Il bivio a partire dai 64 anni: come funzionerebbe la nuova flessibilità?
La pensione con Quota 41 per tutti sarebbe strutturata come misura senza limiti di età, come già accade con la pensione anticipata ordinaria. L’altra opzione — pensata per chi ha un’età avanzata ma pochi contributi — si fonda su una maggiore flessibilità in uscita.
Come funzionerebbe? Potrebbe essere possibile andare in pensione tra i 64 e i 67 anni, a condizione che l’importo maturato sia almeno pari a 1,5 volte l’assegno sociale (quindi tra 750 e 800 euro mensili, per evitare pensioni al di sotto della soglia di povertà).

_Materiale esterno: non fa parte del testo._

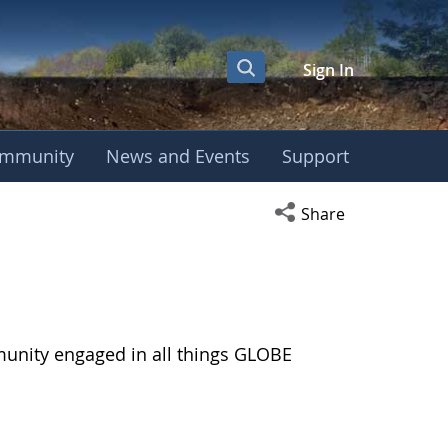
Sign In
mmunity
News and Events
Support
Open social media s
Share
munity engaged in all things GLOBE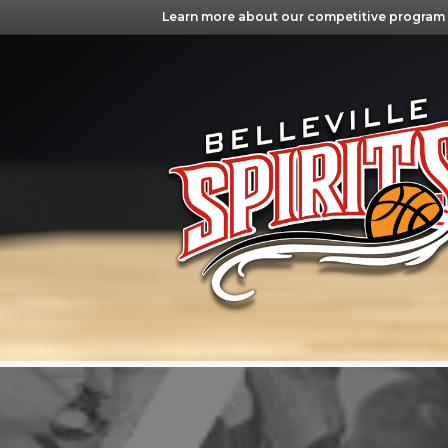
Learn more about our competitive program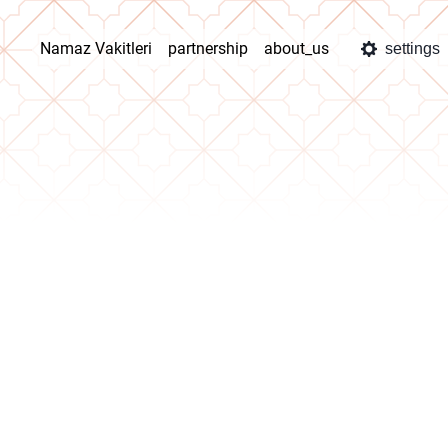
Namaz Vakitleri
partnership
about_us
settings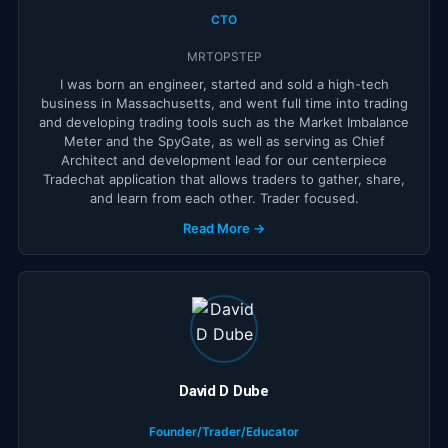
CTO
MRTOPSTEP
I was born an engineer, started and sold a high-tech
business in Massachusetts, and went full time into trading
and developing trading tools such as the Market Imbalance
Meter and the SpyGate, as well as serving as Chief
Architect and development lead for our centerpiece
Tradechat application that allows traders to gather, share,
and learn from each other. Trader focused.
Read More →
David D Dube
Founder/Trader/Educator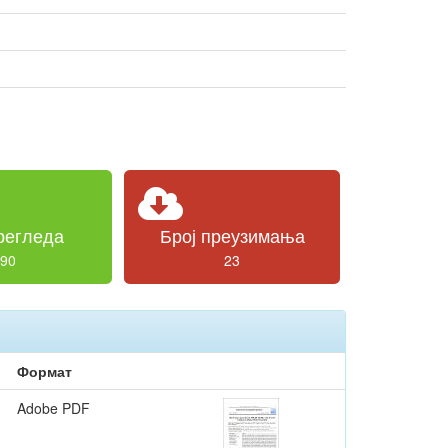
регледа
Број преузимања
90
23
Формат
Adobe PDF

In questo scenario, il bivio sarebbe il seguente:
Restare al lavoro fino ai 67 anni, aumentando l’importo della pensione grazie a:
- versamenti prolungati;
- un coefficiente di trasformazione più favorevole;
- un possibile bonus stipendiale — simile al vecchio Bonus Maroni — legato agli anni lavorati dopo aver già maturato il diritto alla pensione.
Oppure uscire anticipatamente, anche fino a tre anni prima, accettando però un taglio dell’assegno. In questo caso, si parla di una penalizzazione lineare tra il 2% e il 3% per ogni anno di anticipo rispetto ai 67 anni.